| Stated goal a |
Answer these questions about the report launch text below:
(i) On what date and in what city was the Human Development Report 2015 launched in Tanzania?
(ii) Which two activities does the report give as examples of creative work?
(iii) What harmful kinds of work does the report address?

| Excerpted text |

************

Abdallah Hassan  : Thursday, March 24, 2016    

The Human Development Report 2015 with the theme “work for human development” was launched in Tanzania on Friday 11th March 2016 in Dar es Salaam.

The Human Development Report 2015 brings the issue of work in development debate, discussions and policy. The report argues that achieving productive employment and decent work for all is central for human development. The report takes a broad view of work going beyond jobs and taking into account of such activities as unpaid care work, voluntary work and creative work such as writing and painting.

It further makes a case for improving work, workers and working conditions in all these diverse kind of work. The report also addresses some harmful kinds of work such as child labour, forced labour and labour of trafficking persons.

The objective of this topic is to initiate a discussion that can attract contributions on the Human Development Report 2015 “work for human development”. The discussion should reflect on issues discussed in the report with reference to Tanzania. Specifically we invite you to reflect on the following questions related to work in our country.

************

(Records from a dataset)
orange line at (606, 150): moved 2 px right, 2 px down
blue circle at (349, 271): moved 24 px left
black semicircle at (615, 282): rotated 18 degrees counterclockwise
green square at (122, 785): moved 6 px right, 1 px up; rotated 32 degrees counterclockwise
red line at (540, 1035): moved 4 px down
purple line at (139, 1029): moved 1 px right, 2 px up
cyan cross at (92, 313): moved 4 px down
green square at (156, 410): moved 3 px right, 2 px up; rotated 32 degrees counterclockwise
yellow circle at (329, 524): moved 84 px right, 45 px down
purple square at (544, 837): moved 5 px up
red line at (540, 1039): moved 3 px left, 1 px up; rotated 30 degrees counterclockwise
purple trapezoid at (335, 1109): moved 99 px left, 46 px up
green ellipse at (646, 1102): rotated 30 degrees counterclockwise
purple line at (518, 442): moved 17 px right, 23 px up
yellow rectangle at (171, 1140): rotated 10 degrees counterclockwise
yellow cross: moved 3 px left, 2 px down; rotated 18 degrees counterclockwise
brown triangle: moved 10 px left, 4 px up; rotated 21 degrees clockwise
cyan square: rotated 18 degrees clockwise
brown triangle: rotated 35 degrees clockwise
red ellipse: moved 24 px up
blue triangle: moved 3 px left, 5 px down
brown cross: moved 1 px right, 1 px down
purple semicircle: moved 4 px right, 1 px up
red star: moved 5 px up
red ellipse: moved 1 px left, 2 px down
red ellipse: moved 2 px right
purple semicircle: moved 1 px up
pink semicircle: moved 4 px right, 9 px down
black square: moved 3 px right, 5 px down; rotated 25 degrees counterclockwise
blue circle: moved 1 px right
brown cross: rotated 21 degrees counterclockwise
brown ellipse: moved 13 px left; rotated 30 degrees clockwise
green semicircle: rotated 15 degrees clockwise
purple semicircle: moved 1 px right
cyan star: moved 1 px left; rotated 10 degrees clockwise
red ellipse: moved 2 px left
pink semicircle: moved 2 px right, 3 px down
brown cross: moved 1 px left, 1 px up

************

| Stated goal b |
Gather every line in the rows above that contains the word "square", matching case exactly.

| Task answer a |
(i) Friday 11th March 2016, in Dar es Salaam.
(ii) Writing and painting.
(iii) Child labour, forced labour and labour of trafficking persons.

| Task answer b |
green square at (122, 785): moved 6 px right, 1 px up; rotated 32 degrees counterclockwise
green square at (156, 410): moved 3 px right, 2 px up; rotated 32 degrees counterclockwise
purple square at (544, 837): moved 5 px up
cyan square: rotated 18 degrees clockwise
black square: moved 3 px right, 5 px down; rotated 25 degrees counterclockwise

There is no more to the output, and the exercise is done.